## TASK OBJECTIVE
Throughout the entries below, report every line where "anchor" is found.

## RECORD EXCERPTS
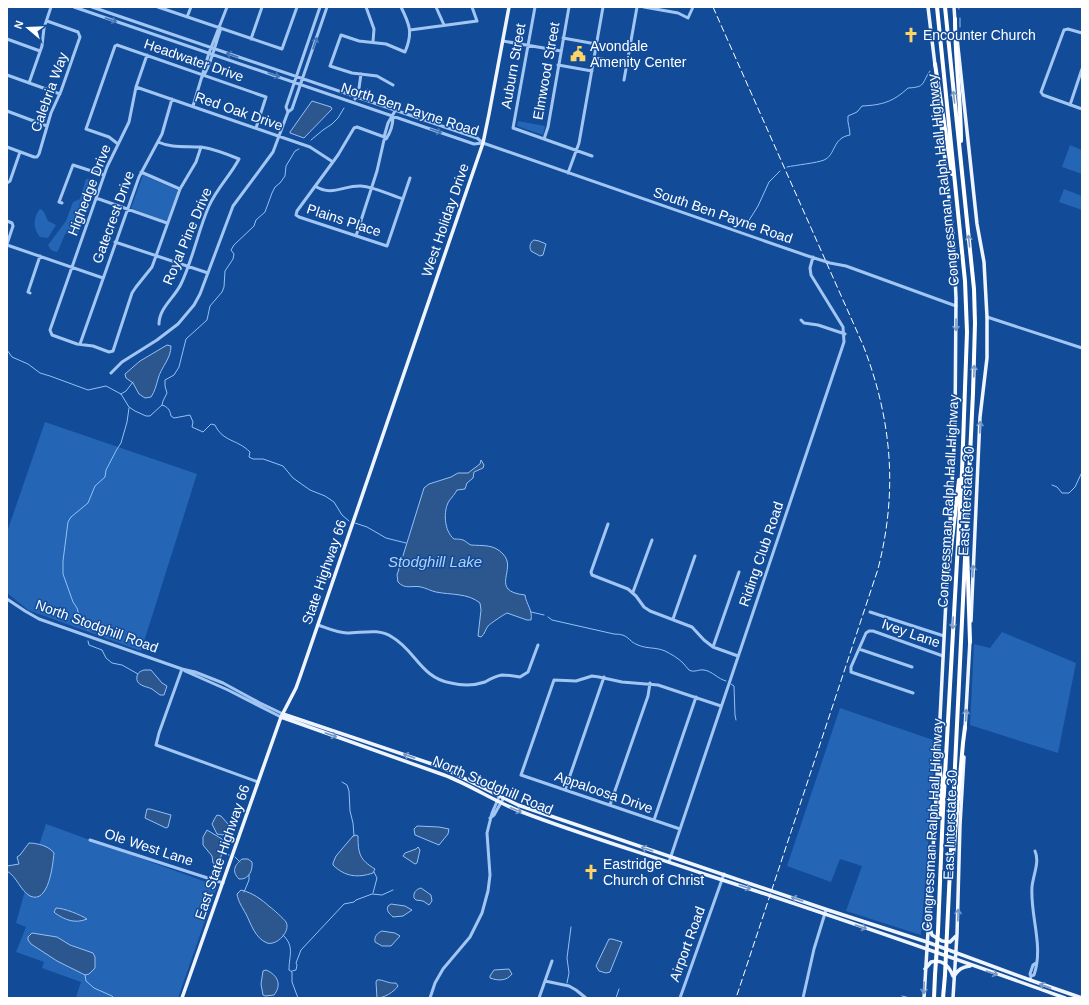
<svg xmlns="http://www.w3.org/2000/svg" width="1089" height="1005" font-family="Arial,sans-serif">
<rect width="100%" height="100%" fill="#124b97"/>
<path fill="#2565b6" d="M518 121 545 126 543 135 517 126Z
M1070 145 1082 150V174L1062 167Z
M143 175 177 190V194L167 221 163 220 131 208Z
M86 179H88L97 183V185L81 228 78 233 73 232 65 234 58 251 56 252 51 250 48 245 66 221 73 202 80 199Z
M1064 189 1082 196V210L1059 202Z
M41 209 44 212 48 221 56 225 48 238 40 237C33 229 33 219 39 210Z
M45 422 197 474 141 651 28 610 7 593V532Z
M1002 632 1076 663 1058 753 970 725 974 644 990 648Z
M840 708 936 741 921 935 846 911 862 866 840 859 831 882 787 866Z
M46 824 217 886 178 998H80L76 997 81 982 42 968 44 962 16 952 26 927 16 923 30 873Z"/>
<path fill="#2c568e" stroke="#94c1f6" d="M312 101 331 107 332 109 304 138 290 133V132Z
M534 240 539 241 546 244 543 255 540 256 531 251C529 247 530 242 534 240Z
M167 345 171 346C171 359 161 367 158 379 156 386 155 391 151 397L145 398 139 394 133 383 126 378 125 374 140 361Z
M481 460 484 465 483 468 474 472 473 478 467 483 465 489 457 490C455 494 452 497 449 501 443 511 444 531 454 539 457 539 460 539 463 540 466 541 468 544 471 545 483 546 494 544 503 554 518 569 488 591 525 595 526 604 533 610 531 620H527L507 613C503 615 491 623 488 626 485 630 485 634 481 637L478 636 481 610 480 603C468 593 451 595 436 592 431 591 426 588 421 587 413 585 405 590 398 582L397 575 424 488 429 484 451 477 458 473H468L480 464Z
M144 670H151L162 683 167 686 164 695H160C157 693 155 691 152 689 146 686 135 686 137 676 138 672 141 671 144 670Z
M147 809H150L171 815 168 827 166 828 145 818Z
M217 815 221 816 228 824V831L223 835 217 834 212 824 215 818Z
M417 826 439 827 449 829 448 834 439 845 415 835 414 829Z
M207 830 222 839 224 843 219 865 213 863 212 856 203 845V837Z
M356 835 358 836C358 854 360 860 375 869L373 873C358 878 345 877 333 865V863L336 856 353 836Z
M29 843C37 843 49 846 54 853 53 863 49 905 30 896 20 890 17 877 7 871V866L19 864 17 857 20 855Z
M418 847 420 850 417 863 415 864 403 856 405 853 416 849Z
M242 859H248L252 862C253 870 249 880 239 879 231 871 235 865 242 859Z
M421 888 431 895 432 901 429 905 423 901 416 900 414 898C413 893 416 889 421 888Z
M241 890C253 893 261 899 270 907 273 909 284 919 286 922 291 931 277 946 267 943 255 938 251 924 246 914 242 907 238 901 237 894Z
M391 904 405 906 412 910 403 916 393 917C389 913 386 911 388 906Z
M56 908C64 908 81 915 87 919 75 924 65 920 55 913L54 912Z
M382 931 395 933 400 936 391 946H382L375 942C374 937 377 933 382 931Z
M32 933 57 937 70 945 93 953 95 957V968L89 974 85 975 57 961 31 944 28 940V937Z
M609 939H612L622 942 610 972 606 973 599 971 596 966Z
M509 969 512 974C507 981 498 981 490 978V976L494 970Z
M266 970C278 975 282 985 274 995L265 996 263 995 261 984 263 971Z
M377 980C383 979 388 984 396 983L398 986C394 992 384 998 377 998L376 982Z"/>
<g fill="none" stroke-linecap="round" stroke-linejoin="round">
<path stroke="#94c1f6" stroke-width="1" d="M958 7 959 9
M960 18V27
M361 95 367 89
M311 140 323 130 332 124 338 118 344 108
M787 167C796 165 817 163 824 160 836 155 832 138 850 135 850 128 847 123 848 116L857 112 862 106C882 105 893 102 908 88 926 87 921 84 930 71
M748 222 758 206 769 182 780 171
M7 350 12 357 28 364 40 373 50 376 88 390 106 386 121 394 129 407 135 411 146 416H150L162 405C168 407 170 410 171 416L174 418 190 415 193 422 192 427 203 432 211 424 215 425C223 442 237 439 250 452L249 457 253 459H263L269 461 283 466 293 478 310 490 325 496 334 502 342 515 349 521
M121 394 126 391 133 382
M162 405 163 401 167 393 165 386V380L174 375 179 367 186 339 207 320 210 306 222 292 224 287 225 271 233 259 234 254 231 250 234 245 254 226 256 220 265 212 272 193 275 187 280 183 285 176 286 166 295 151 299 149
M1052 485 1057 487 1062 493H1069L1075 487 1082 472
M355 523 367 527 386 538 406 543
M531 612 544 615
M548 617 552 620 614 634C630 634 627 641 638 645 647 649 656 647 665 651 671 654 678 658 683 663 685 665 687 668 689 670 694 673 699 669 704 670 712 671 718 679 726 681
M88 630 86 623 78 612 77 608 73 602 63 574V561L68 522 71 517 88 503 95 486 105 477 106 470 117 449 121 443 127 422 129 408
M88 641 89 645 102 650 106 658 112 663 122 665 138 674
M731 684 734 686 735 715 736 720
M342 782 347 785 349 791 350 811 353 823 354 836
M221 852 229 855
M235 857 240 862
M244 892 249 880V875
M373 893 377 878 374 872
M283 935C295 947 289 955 289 970L292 972V982L298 998
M292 971 296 970 297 965 296 963 301 950 344 904 354 902 356 900 372 894 382 895 393 890
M85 975 86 981 94 988 112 996 114 998
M567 983 569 973 567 958 571 927
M902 996 910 998
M616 998 619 989"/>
<path stroke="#a2c6f3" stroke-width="3" d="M74 7 474 144 483 143
M92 7 477 138 483 143 805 255 830 263 846 266 956 306
M158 7 282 49 297 7
M366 7 374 29 373 42
M436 7 444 25
M535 7 513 128 592 156
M644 7 678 13 688 18 693 7
M187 17 191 7
M410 30 477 21 472 7
M1082 33 1068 29 1064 30 1041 92 1043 95 1082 109
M563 38 596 44
M7 39 40 51
M251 39 262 7
M503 41 561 51
M147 55 136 87 129 122 107 167 50 330 52 335 77 344 93 346 109 352 113 351 132 293 136 287 152 267 180 189 196 162 201 147
M594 58 627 63
M558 65 592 71
M7 75 60 94
M203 76C210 68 216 42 220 31L219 28
M624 80 637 7
M29 83 42 46 44 28 51 7
M393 85 377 76 352 73 330 66 341 35 359 41 386 44 405 52C413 33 410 25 401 7
M136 87 310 147 333 162
M355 99 359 88 361 74
M1070 105 1082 69
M193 106 209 53 227 7
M7 111 47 126
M288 112 292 109 327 7
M384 137 388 123 395 111
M387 138 357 127 354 128 338 155 297 211 296 215 299 217 387 246 410 178
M386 139C391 132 393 124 393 116
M544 139 548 127 569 7
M158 142C171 148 186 146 201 147 214 149 227 154 239 159 230 176 217 188 209 206 198 231 193 259 181 284 175 297 159 308 159 324
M118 144 109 137 86 129 115 46 117 45 266 97 256 128
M7 147 34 157H37L39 154 51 113 61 91 80 37 78 32 47 21
M141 172 180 189
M568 173 579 143 603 7
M7 183 10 181 20 152
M315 186C332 197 344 185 361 186 375 187 390 195 403 199
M96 198 167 223
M62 203 59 202 73 165 104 175
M7 221 12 223 13 226 7 244
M356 236 377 171 384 140
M115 242 208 273
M7 245 103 278
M30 293 28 292 40 256
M987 317 1082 348
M801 320 804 323 818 325 845 334
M80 344 139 177 162 134 172 99
M111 373 122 362 157 340 178 324 194 305 200 294 233 206 273 152 288 112 286 107 320 7
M608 524 591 572 592 575 628 589 636 596 644 607 650 611 692 627 704 640 713 647 738 656
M633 592 652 540
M7 599 25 611 39 619 182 669 195 672 223 683 260 703 283 714
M870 612 944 636
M673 619 695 556
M318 625C327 628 337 633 347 633 363 633 378 628 392 637 415 650 421 678 451 683 463 686 473 686 485 682 490 679 496 676 502 675 508 675 514 676 520 677L528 672 538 645
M713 647 739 572
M859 649 912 667
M182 669 159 733 156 745 258 782
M185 671 228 690 281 717
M913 693 851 672V667L866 633 869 631H873L943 656
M565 790 604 677
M610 805 648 696 650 683
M490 818 494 815 503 799
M654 820 696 697
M680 829 521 775 554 680 576 681 592 676 599 677 622 682 658 685 721 706
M90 840 223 883
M669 862 844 342 843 327 811 275 810 268 813 257
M1031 976 1030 974 1033 965 1036 963
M1030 980 1031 976 1034 975C1044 946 1030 916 1032 887 1033 875 1040 862 1035 851
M545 981 569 986 576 990 586 998
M430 998 435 983 443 969 470 937 482 913 488 891 490 875 487 833 492 813 499 797
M539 998 552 961
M680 998 724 874
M803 998 814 949 826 910"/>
<path stroke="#eff5ff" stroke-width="3.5" d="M928 7 935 65
M954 7 955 22
M957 38 977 224 984 262 987 317V358L980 417 971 621
M938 96 953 235 956 298 955 428 948 560
M283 714 441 767 518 805 828 910 927 942 1030 980 1082 998
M281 717 444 775C471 785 495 802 522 812 582 835 643 853 704 874 825 913 945 955 1065 998
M965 729 970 640
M929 925 932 935 942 941 950 942 956 936
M925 969 931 962C943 959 949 966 953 976
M954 976C959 969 962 967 970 966
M182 998 281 717 296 688 301 674 483 143 489 114 509 7
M924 998 935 817 947 580
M953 998 957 934 960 825 964 757"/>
<path stroke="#fff" stroke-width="4" d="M937 7 965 281 967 332 962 472 943 810 938 931
M945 7 974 289 975 323 973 393 947 932
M955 19C955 60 961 100 961 141
M935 64 952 174
M967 546 970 642
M947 582 959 480
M938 752 941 780 940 816
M953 856 963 743 965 727
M934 998 935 975
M943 998 945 975"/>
<path stroke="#fff" stroke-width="1" stroke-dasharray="7 3" stroke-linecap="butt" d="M713 7 863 345C892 420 898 491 878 569L736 998"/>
<path stroke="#fff" stroke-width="4" d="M935 975 938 931
M945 975 947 932"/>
</g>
<defs><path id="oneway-shaft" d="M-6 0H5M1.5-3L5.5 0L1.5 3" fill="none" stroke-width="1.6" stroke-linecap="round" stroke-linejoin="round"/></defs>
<g stroke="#4476b7">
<use href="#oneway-shaft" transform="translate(111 20) rotate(19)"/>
<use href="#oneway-shaft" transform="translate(315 43) rotate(-71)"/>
<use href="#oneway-shaft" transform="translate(232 55) rotate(-161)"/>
<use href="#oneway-shaft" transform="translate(274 75) rotate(19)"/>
<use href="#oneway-shaft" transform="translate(436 131) rotate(19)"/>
</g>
<g stroke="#7d9cc6">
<use href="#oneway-shaft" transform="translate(954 97) rotate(-96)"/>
<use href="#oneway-shaft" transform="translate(969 241) rotate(-96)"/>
<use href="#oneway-shaft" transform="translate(974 371) rotate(-88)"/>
<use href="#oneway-shaft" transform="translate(953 623) rotate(93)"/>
</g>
<g stroke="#7598c6">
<use href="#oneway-shaft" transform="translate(956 325) rotate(90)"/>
<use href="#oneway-shaft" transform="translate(980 427) rotate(-88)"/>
<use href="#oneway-shaft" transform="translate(973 571) rotate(-87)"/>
<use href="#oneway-shaft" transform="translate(966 715) rotate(-87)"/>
<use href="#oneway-shaft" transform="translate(331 735) rotate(19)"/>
<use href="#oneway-shaft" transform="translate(409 756) rotate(-161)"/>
<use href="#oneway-shaft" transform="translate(516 810) rotate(22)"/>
<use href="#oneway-shaft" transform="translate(647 849) rotate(-162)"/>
<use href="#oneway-shaft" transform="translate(745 887) rotate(18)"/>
<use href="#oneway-shaft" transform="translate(797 899) rotate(-161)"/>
<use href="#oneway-shaft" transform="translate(958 915) rotate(-89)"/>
<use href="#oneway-shaft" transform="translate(861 927) rotate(19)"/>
<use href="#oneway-shaft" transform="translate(992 973) rotate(19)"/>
<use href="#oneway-shaft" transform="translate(1045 986) rotate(-161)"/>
<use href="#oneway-shaft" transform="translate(924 988) rotate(92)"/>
</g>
<defs>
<symbol id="church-bare" viewBox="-9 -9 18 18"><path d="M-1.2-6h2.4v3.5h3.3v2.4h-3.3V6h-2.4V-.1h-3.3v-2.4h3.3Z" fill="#ffd365" stroke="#124b97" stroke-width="2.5" paint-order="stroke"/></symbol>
<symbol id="civic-bare" viewBox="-9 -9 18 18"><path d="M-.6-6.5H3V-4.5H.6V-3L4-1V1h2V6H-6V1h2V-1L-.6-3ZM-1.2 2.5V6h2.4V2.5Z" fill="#ffd365" stroke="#124b97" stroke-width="2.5" paint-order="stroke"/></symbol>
</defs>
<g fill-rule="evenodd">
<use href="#church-bare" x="900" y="24" width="22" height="22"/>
<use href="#civic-bare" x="567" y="43" width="22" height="22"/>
<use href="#church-bare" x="580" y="861" width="22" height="22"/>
</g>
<g text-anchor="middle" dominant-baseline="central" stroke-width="3" stroke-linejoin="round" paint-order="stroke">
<g font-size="14" fill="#fff" stroke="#124b97" text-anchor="start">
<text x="923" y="35">Encounter Church</text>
<text x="590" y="46">Avondale<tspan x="590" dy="16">Amenity Center</tspan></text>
<text x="603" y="864">Eastridge<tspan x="603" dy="16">Church of Christ</tspan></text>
</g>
<g font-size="14" fill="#fff" stroke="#124b97">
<text transform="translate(194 60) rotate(19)">Headwater Drive</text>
<text transform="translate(513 66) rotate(-80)">Auburn Street</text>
<text transform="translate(546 71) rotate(-80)">Elmwood Street</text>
<text transform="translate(49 92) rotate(-70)">Calebria Way</text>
<text transform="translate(410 109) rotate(18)">North Ben Payne Road</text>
<text transform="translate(239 111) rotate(19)">Red Oak Drive</text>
<text transform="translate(943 180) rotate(-96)">Congressman Ralph Hall Highway</text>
<text transform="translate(89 190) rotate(-69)">Highedge Drive</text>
<text transform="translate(723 215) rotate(19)">South Ben Payne Road</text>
<text transform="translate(113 217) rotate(-70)">Gatecrest Drive</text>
<text transform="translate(344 220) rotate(18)">Plains Place</text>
<text transform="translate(445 220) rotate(-71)">West Holiday Drive</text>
<text transform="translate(187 236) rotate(-67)">Royal Pine Drive</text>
<text transform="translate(948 501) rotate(-87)">Congressman Ralph Hall Highway</text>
<text transform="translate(966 501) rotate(-87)">East Interstate 30</text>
<text transform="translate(761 554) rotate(-71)">Riding Club Road</text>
<text transform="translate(324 572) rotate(-71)">State Highway 66</text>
<text transform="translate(97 626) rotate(20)">North Stodghill Road</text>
<text transform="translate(911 633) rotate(19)">Ivey Lane</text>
<text transform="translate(493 785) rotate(23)">North Stodghill Road</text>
<text transform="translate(604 792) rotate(19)">Appaloosa Drive</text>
<text transform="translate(932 825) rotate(-87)">Congressman Ralph Hall Highway</text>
<text transform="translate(950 825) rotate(-88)">East Interstate 30</text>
<text transform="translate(149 847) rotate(18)">Ole West Lane</text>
<text transform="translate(222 852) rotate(-71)">East State Highway 66</text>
<text transform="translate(687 944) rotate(-70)">Airport Road</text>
</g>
<g font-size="15" font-style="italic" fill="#afd1fa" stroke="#124b97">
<text x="435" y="561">Stodghill Lake</text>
</g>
</g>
<rect width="1089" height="1005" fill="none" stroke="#ffffff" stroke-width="16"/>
<g transform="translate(28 28) rotate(289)" stroke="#124b97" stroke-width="3" paint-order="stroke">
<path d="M0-3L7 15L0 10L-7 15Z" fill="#ffffff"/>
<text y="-6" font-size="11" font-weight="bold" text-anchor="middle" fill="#ffffff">N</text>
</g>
</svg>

## OUTPUT FOR THIS TASK
<g text-anchor="middle" dominant-baseline="central" stroke-width="3" stroke-linejoin="round" paint-order="stroke">
<g font-size="14" fill="#fff" stroke="#124b97" text-anchor="start">
<text y="-6" font-size="11" font-weight="bold" text-anchor="middle" fill="#ffffff">N</text>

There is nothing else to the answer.